Communications policy

1 Policy

Summarise the regulatory framework for the telecoms and media sector. What is the policymaking procedure? Has the EU regulatory framework (including the market reviews) been fully transposed into your national law, as far as currently required?

The main aims of government and regulatory policy for the telecoms sector are to:

  • reduce the costs of telecommunications services in public fixed and mobile telephone networks;
  • ensure conditions for increasing access to broadband;
  • support the development of competition in the telecoms market;
  • promote new technologies, with regard to the principle of technological neutrality;
  • manage the radio frequency spectrum effectively; and
  • ensure compliance and proper use of the telecommunications equipment introduced to the market.

The Telecommunications Law generally adjusts Polish law to the EU regulations (including market reviews) included in electronic communication directives accepted by the European Parliament in 2002. Poland has not yet brought its Telecommunications Law in line with Directive 2009/140/EC and Directive 2009/136/EC.

State policy in the telecoms sector is managed by the minister of administration and digitalisation and the president of the Office of Electronic Communications UKE). The president of the UKE performs duties relating to the regulation of telecoms activities and frequency management, and cooperates with the minister of administration and digitalisation in drafting legislation, as well as with international telecoms organisations and relevant foreign national authorities. The main features of broadcasting sector policy include the gradual creation of a balanced, competitive market for broadcasting services, creation of a single market for production and distribution in the audio-visual sector, freedom of television transmission and promotion of Polish culture in Europe and European culture in Poland. State policy in the broadcasting sector is managed by the National Broadcasting Council (KRRiT). The Broadcasting Act generally brings Polish law in line with the EU regulations.
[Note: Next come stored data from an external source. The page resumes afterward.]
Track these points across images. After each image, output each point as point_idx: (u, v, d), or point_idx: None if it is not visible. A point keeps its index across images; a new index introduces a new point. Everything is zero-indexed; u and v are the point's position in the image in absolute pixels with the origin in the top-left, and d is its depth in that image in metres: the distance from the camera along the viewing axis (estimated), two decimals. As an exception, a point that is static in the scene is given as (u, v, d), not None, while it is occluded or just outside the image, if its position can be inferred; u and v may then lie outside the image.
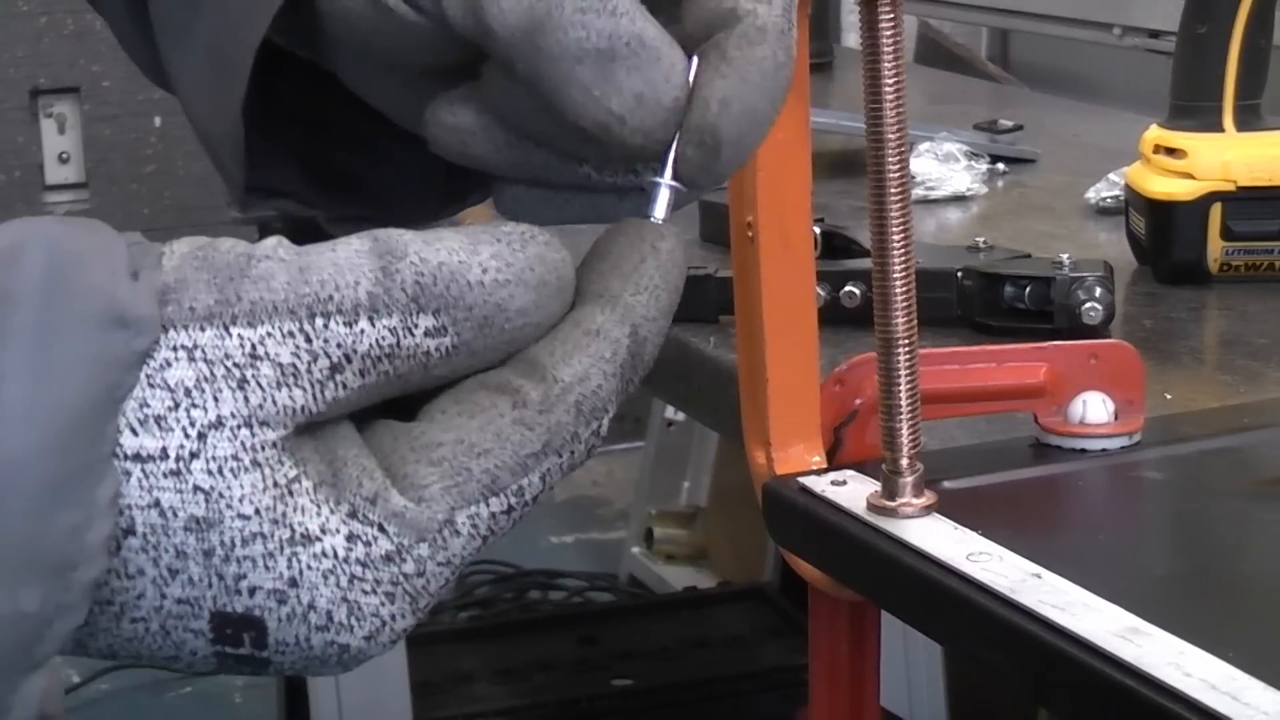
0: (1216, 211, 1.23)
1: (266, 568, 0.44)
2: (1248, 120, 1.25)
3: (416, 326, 0.45)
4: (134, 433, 0.43)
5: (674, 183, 0.51)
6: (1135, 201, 1.27)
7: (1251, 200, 1.23)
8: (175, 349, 0.44)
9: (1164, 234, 1.24)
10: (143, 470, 0.44)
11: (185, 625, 0.45)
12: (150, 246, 0.45)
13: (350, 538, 0.45)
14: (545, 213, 0.55)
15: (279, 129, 0.60)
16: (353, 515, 0.45)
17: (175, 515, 0.44)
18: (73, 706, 2.73)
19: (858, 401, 0.80)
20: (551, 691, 2.36)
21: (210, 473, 0.44)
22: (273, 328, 0.44)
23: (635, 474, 3.15)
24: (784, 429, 0.79)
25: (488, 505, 0.46)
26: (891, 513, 0.72)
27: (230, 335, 0.44)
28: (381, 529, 0.45)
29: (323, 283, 0.45)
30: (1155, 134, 1.26)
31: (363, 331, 0.45)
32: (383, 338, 0.45)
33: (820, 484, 0.76)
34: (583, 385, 0.47)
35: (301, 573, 0.45)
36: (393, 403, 0.47)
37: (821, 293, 1.09)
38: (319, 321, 0.44)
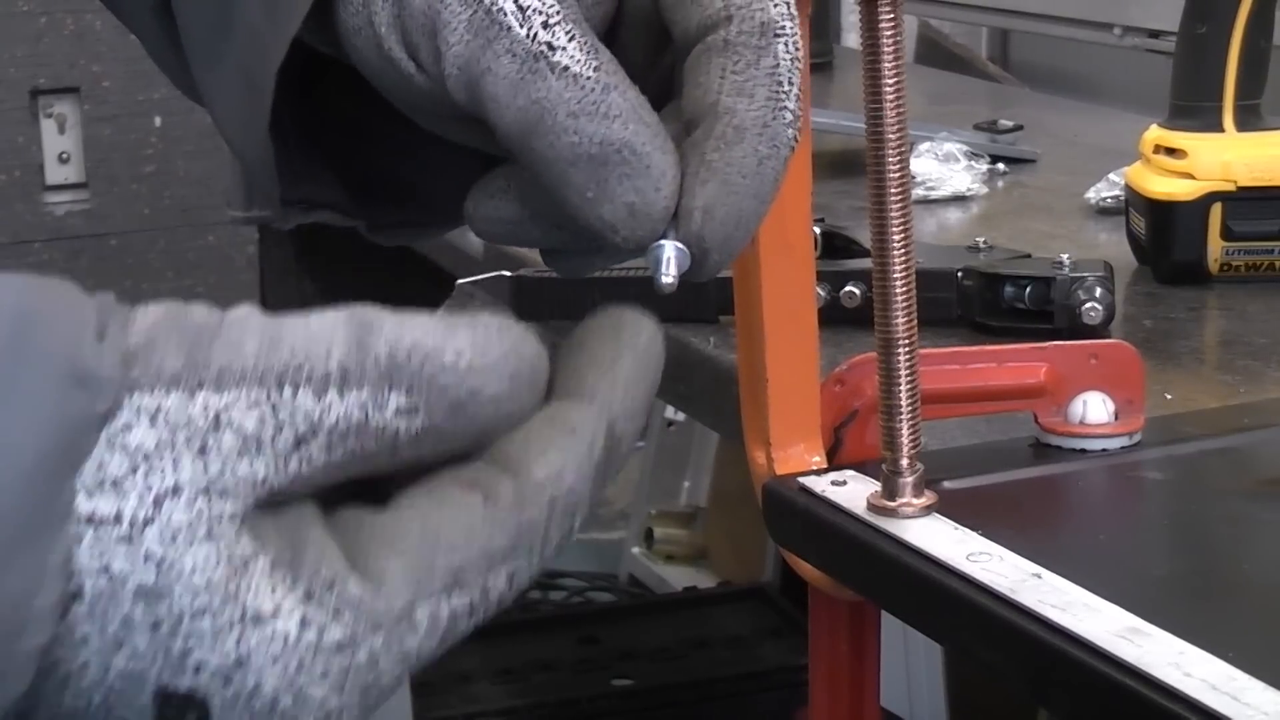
0: (1216, 211, 1.23)
1: (213, 646, 0.43)
2: (1248, 120, 1.25)
3: (387, 404, 0.44)
4: (89, 495, 0.42)
5: (679, 244, 0.51)
6: (1135, 201, 1.27)
7: (1251, 200, 1.23)
8: (138, 411, 0.42)
9: (1164, 234, 1.24)
10: (95, 534, 0.42)
11: (128, 702, 0.43)
12: (119, 308, 0.44)
13: (303, 622, 0.43)
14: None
15: (322, 137, 0.60)
16: (308, 598, 0.43)
17: (125, 583, 0.42)
18: None
19: (858, 402, 0.80)
20: (551, 691, 2.36)
21: (163, 541, 0.42)
22: (239, 394, 0.43)
23: (635, 474, 3.15)
24: (784, 429, 0.79)
25: (449, 601, 0.45)
26: (891, 513, 0.72)
27: (195, 400, 0.43)
28: (336, 615, 0.43)
29: (294, 350, 0.43)
30: (1155, 134, 1.26)
31: (330, 405, 0.43)
32: (350, 412, 0.43)
33: (820, 484, 0.76)
34: (556, 483, 0.46)
35: (249, 653, 0.43)
36: (363, 485, 0.46)
37: (821, 293, 1.09)
38: (287, 391, 0.43)
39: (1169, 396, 0.99)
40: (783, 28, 0.51)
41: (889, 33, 0.69)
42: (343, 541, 0.44)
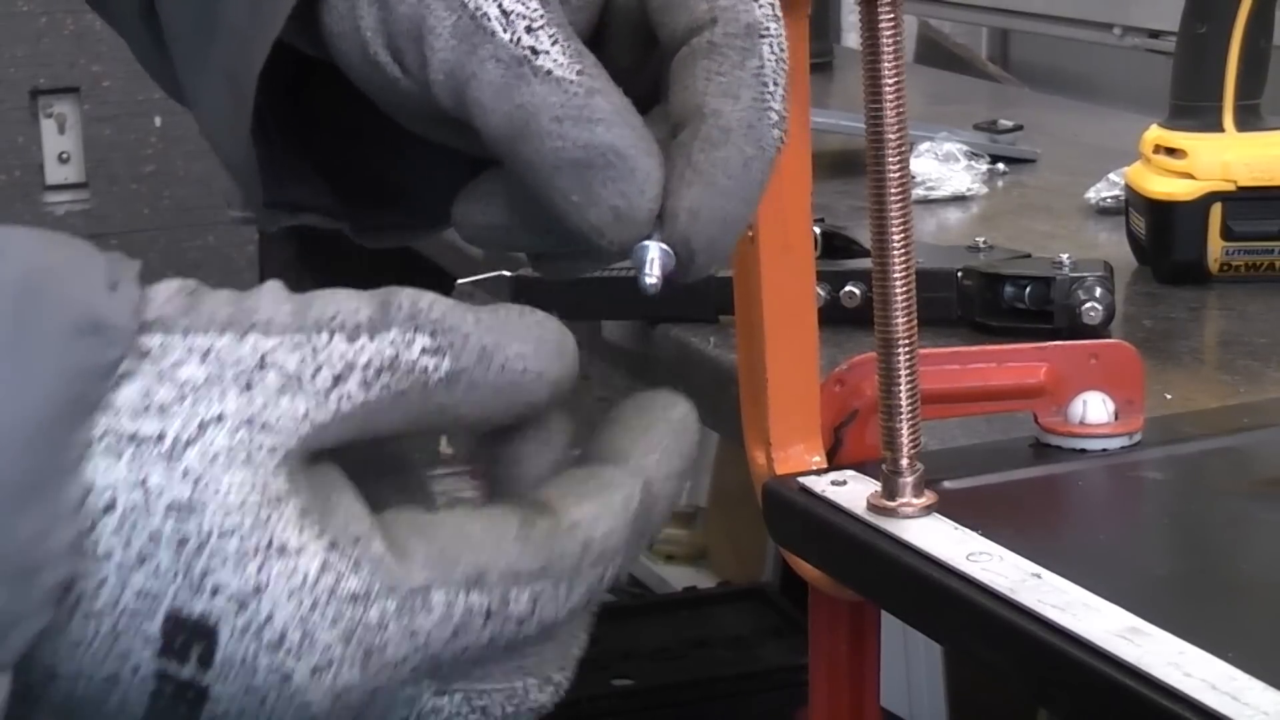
0: (1216, 211, 1.23)
1: (235, 569, 0.44)
2: (1248, 120, 1.25)
3: (413, 343, 0.46)
4: (134, 416, 0.44)
5: (664, 245, 0.51)
6: (1135, 201, 1.27)
7: (1251, 200, 1.23)
8: (191, 350, 0.44)
9: (1164, 234, 1.24)
10: (136, 449, 0.43)
11: (137, 627, 0.44)
12: (129, 263, 0.45)
13: (324, 565, 0.44)
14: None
15: (309, 139, 0.61)
16: (332, 547, 0.45)
17: (159, 496, 0.43)
18: None
19: (858, 402, 0.80)
20: (551, 691, 2.36)
21: (203, 460, 0.44)
22: (283, 339, 0.45)
23: (635, 474, 3.14)
24: (784, 429, 0.79)
25: (467, 596, 0.46)
26: (891, 513, 0.72)
27: (245, 342, 0.45)
28: (355, 567, 0.45)
29: (325, 307, 0.46)
30: (1155, 134, 1.26)
31: (363, 346, 0.46)
32: (382, 350, 0.46)
33: (820, 484, 0.76)
34: (590, 526, 0.48)
35: (268, 582, 0.44)
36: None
37: (821, 293, 1.09)
38: (323, 336, 0.45)
39: (1169, 396, 0.99)
40: (768, 29, 0.52)
41: (889, 33, 0.69)
42: (381, 524, 0.46)
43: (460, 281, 1.21)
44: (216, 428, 0.44)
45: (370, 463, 0.49)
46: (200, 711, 0.45)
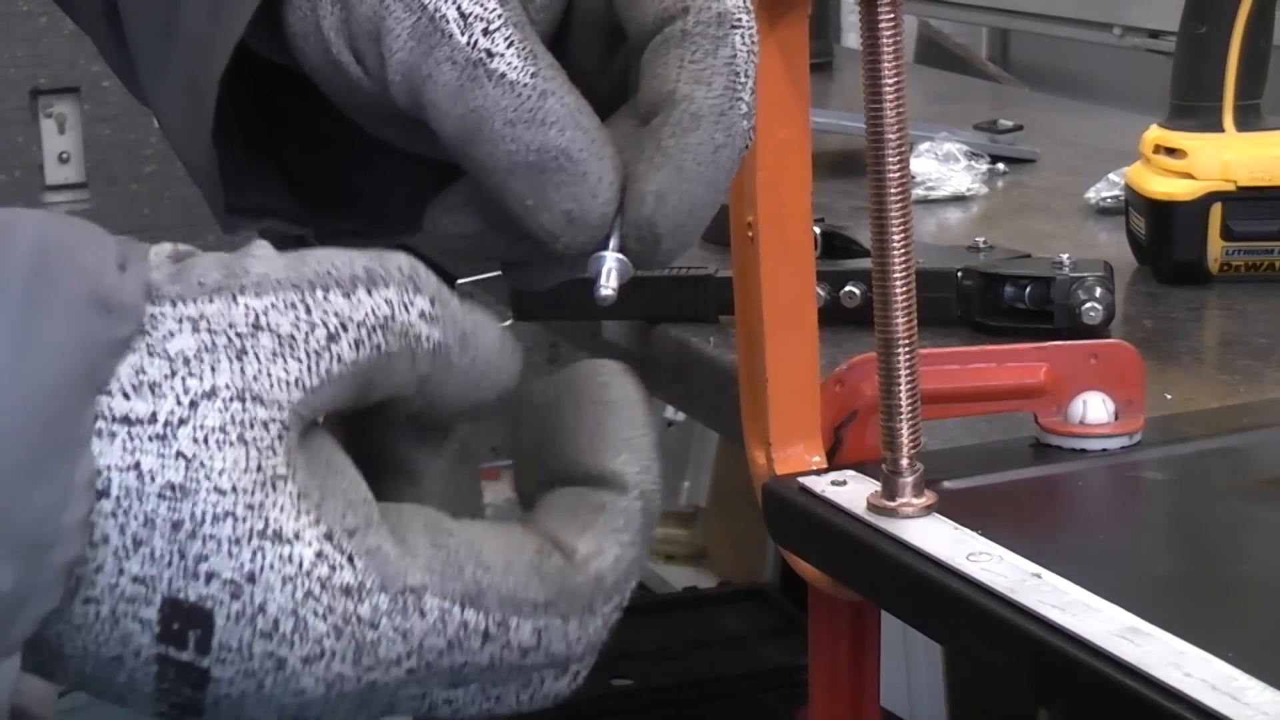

However, Poland is obliged to implement in full the provisions of audio-visual directives regarding on-demand audiovisual media services.

2 Convergence

Has the telecoms-specific regulation been amended to take account of the convergence of telecoms, media and IT? Are there different legal definitions of ‘telecoms’ and ‘media’?

There is no specific regulation pertaining to convergence. There are separate regulations for telecoms and media (the Telecommunications Law and Broadcasting Law), and the regulatory authorities, the president of the UKE and the KRRiT, cover distinct areas. The regulations of the Telecommunications Law, however, show that the legislature is conscious of the need to regulate this issue. The president of the UKE has been empowered in a number of regulatory instruments regarding technical aspects of television and radio broadcasting. The president of the UKE is also entitled to grant a radio frequency licence required to broadcast TV and radio programmes.

3 Broadcasting sector

Is broadcasting regulated separately from telecoms? If so, how? The broadcasting sector and content of programme transmission are regulated separately from telecoms under Polish law. The president of the UKE is the state authority responsible for telecoms sector matters. The KRRiT is the regulator for radio and television matters.

However, the law provides for close cooperation between these two authorities in certain areas and some broadcasting issues are regulated in the Telecommunications Law. Like public telephone networks, broadcast radio and television programmes disseminated through a data transmission system may only operate after an entry in the register maintained by the KRRiT. The above obligation does not apply to seven programmes listed in the Broadcasting Act (ie, three public programmes, including TVP1, TVP2 and a regional programme of Telewizja Polska SA, and four commercial programmes, including Telewizja Polsat SA, TVN SA, Polskie Media SA and Telewizja Puls Sp z.o.o.). With regard to radio frequency (RF) bands intended for the broadcasting of radio or television programmes, the president of the UKE is responsible for drafting and modifying frequency management plans in agreement with the president of the KRRiT on request or on his or her own initiative.